I have similar issues to an extent with my son except he’s 6 so is actually is an issue with school etc.
I think your expectations of a 3 year old are high.
Also, he’s jealous that the newborn took his mummy! He’s going through a phase emotionally. He might need more cuddles than boundaries while he deals with a newborn.

fandjango · 07/11/2024 22:18

Totally normal.

Our 3.5 year old has only just started following instructions at his rugby sessions. Before then it was chaotic but at 2.5/3 they are still really young.

Try not to worry it all sounds completely normal

the7Vabo · 07/11/2024 22:20

TenLittleLadybirds · 07/11/2024 22:13

I’ve left Little Kickers (a kids football club) in tears with my two year old enough times to call it a day on any structured clubs like that for now !! He just wanted to kick the ball and half the time you’re doing things like picking up a certain colour cone etc. I hated it

I left Little Kickers as my son ran out the fire escape and after I chased him back in ran out the other! And he was older than 3!

Give the little guy cuddles and try get as much rest as you can.

I used to take my son on dates after I had no 2.

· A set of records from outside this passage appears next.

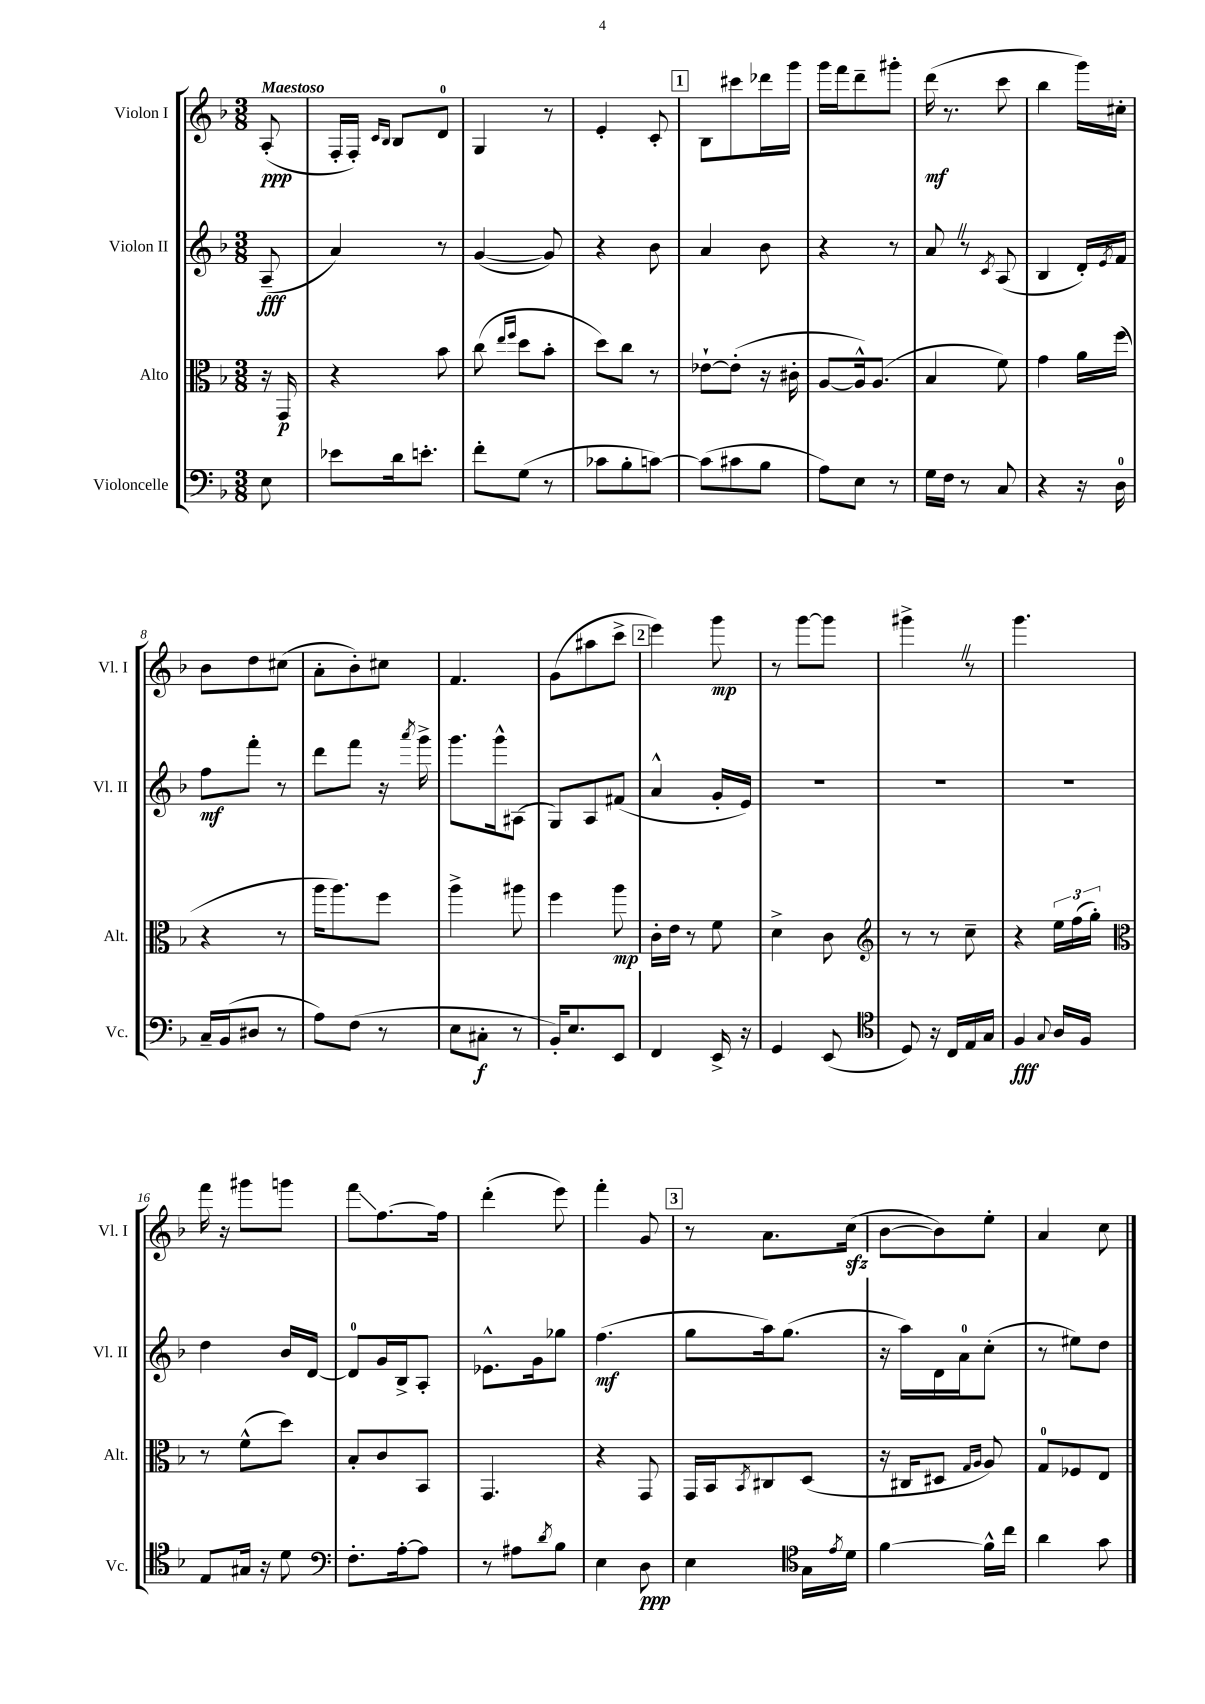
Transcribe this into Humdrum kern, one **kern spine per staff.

**kern	**kern	**kern	**kern
*staff4	*staff3	*staff2	*staff1
*clefF4	*clefC3	*clefG2	*clefG2
*k[b-]	*k[b-]	*k[b-]	*k[b-]
*M3/8	*M3/8	*M3/8	*M3/8
8E\	16r	(8A~/	(8A'/
.	16GG/	.	.
=	=	=	=
8e-\L	4r	4a/)	16F'/LL
.	.	.	16F'/JJ)
.	.	.	16qqc/LL
.	.	.	16qqB-/JJ
16d\k	.	.	8B-/L
8.e'\J	.	.	.
.	8b-\	8r	8d/J
=	=	=	=
8f'\L	(8cc\	([4g/	4G/
.	16qqee/LL	.	.
.	16qqff/JJ	.	.
(8G\J	8dd\L	.	.
8r	8b-'\J	8g/])	8r
=	=	=	=
8c-\L	8dd\L)	4r	4e'/
8B-'\	8cc\J	.	.
[8c\J)	8r	8b-\	8c'/
=	=	=	=
(8c\]L	[8e-`\L	4a/	8B-\L
8c#\	(8e-'\]J	.	8ccc#\
8B-\J	16r	8b-\	16ddd-\L
.	16c#'\	.	16ggg\JJ
=	=	=	=
8A\L)	[8A/L	4r	16ggg\LL
.	.	.	16fff\J
8E\J	16A^^/]k)	.	8ddd~\
.	(8.A/J	.	.
8r	.	8r	8ggg#'\J
=	=	=	=
16G\LL	4B-/	8a/	(16ddd\
16F\JJ	.	.	8.r
8r	.	8r	.
.	.	8qc/	.
8C/	8f\)	(8A/	8ccc\
=	=	=	=
4r	4g\	4B-/	4bb-\
16r	16a\LL	16d'/LL)	16ggg\LL)
.	.	8qe/	.
16D\	(16ff\JJ	16f/JJ	16cc#'\JJ
=	=	=	=
16C~/LL	4r	8ff\L	8b-\L
(16BB-/J	.	.	.
8D#/J	.	8fff'\J	8dd\
8r	8r	8r	(8cc#\J
=	=	=	=
8A\L)	16aa\LK	8ddd\L	8a'\L
.	8.aa\)	.	.
(8F\J	.	8fff\J	8b-'\)
8r	8ff\J	16r	8cc#\J
.	.	8qaaa/	.
.	.	16ggg^\	.
=	=	=	=
8E\L	4aa^\	8.ggg\L	4.f/
8C#'\J	.	.	.
.	.	16ggg^^\k	.
8r	8aa#\	(8A#\J	.
=	=	=	=
16BB-'/LK)	4ff\	8G/L)	(8g\L
8.E/	.	.	.
.	.	8A/	8aa#\
8EE/J	8aa\	(8f#/J	8ccc^\J
=	=	=	=
4FF/	16c'\LL	4a^^/	4eee\)
.	16e\JJ	.	.
.	8r	.	.
16EE^/	8f\	16g'/LL	8ggg\
16r	.	16e/JJ)	.
=	=	=	=
4GG/	4d^\	4.r	8r
.	.	.	[8ggg\L
(8EE/	8c\	.	8ggg\]J
=	=	=	=
*clefC4	*clefG2	*	*
8D/)	8r	4.r	4ggg#^\
16r	8r	.	.
16C/LL	.	.	.
16E/	8cc~\	.	8r
16G/JJ	.	.	.
=	=	=	=
4F/	4r	4.r	4.ggg\
8qqG/	.	.	.
16A/LL	24ee\LL	.	.
.	(24ff\	.	.
16F/JJ	.	.	.
.	24gg'\JJ)	.	.
=	=	=	=
*	*clefC3	*	*
8E/L	8r	4dd\	16fff\
.	.	.	16r
16G#/Jk	(8f^^\L	.	8ggg#\L
16r	.	.	.
8d\	8dd\J)	16b-/LL	8ggg\J
.	.	[16d/JJ	.
=	=	=	=
*clefF4	*	*	*
8.F'\L	8B-'/L	8d/]L	8fff\L
.	8c/	16g/L	[8.ff\
[16A'\k	.	16B-^/J	.
8A\]J	8BB-/J	8A'/J	.
.	.	.	16ff\]Jk
=	=	=	=
8r	4.GG/	8.e-^^\L	(4ddd'\
8A#\L	.	.	.
.	.	16g\k	.
8qd/	.	.	.
8B-\J	.	8gg-\J	8eee\)
=	=	=	=
4E\	4r	(4.ff\	4fff'\
8D\	8GG/	.	8g/
=	=	=	=
4E\	16GG/LL	8gg\L	8r
.	16BB-/J	.	.
.	8qBB-/	.	.
.	8C#/	16aa\k)	8.a\L
.	.	(8.gg\J	.
*clefC4	*	*	*
16G\LL	(8D/J	.	.
8qe/	.	.	.
16d\JJ	.	.	(16cc\Jk
=	=	=	=
[4f\	16r	16r	[8b-\L
.	16C#/LK	16aa\LL)	.
.	8D#/J	16d\	8b-\])
.	.	16a\J	.
.	16qqG/LL	.	.
.	16qqA/JJ	.	.
16f^^\]LL	8A/)	(8cc'\J	8ee'\J
16cc\JJ	.	.	.
=	=	=	=
4a\	8G/L	8r	4a/
.	8F-/	8ee#\L)	.
8g\	8E/J	8dd\J	8cc\
==	==	==	==
*-	*-	*-	*-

scotstars · 07/11/2024 22:20

There really isn't much point to these classes except money making. I would do swimming only it's a life skill.
If you are keen to continue with a class look for something less structured we hav pre school gym here where kids have free choice of exploring the equipment with coaches on hand who do little bits of teaching during the session

Saschka · 07/11/2024 22:20

Totally normal. There will be some kids who can follow instructions at that age but most will not. We took DS to rugbytots and it wasn’t until age 4-5 that the majority of kids could get through a lesson without wandering off, spinning about, or playing with the cones.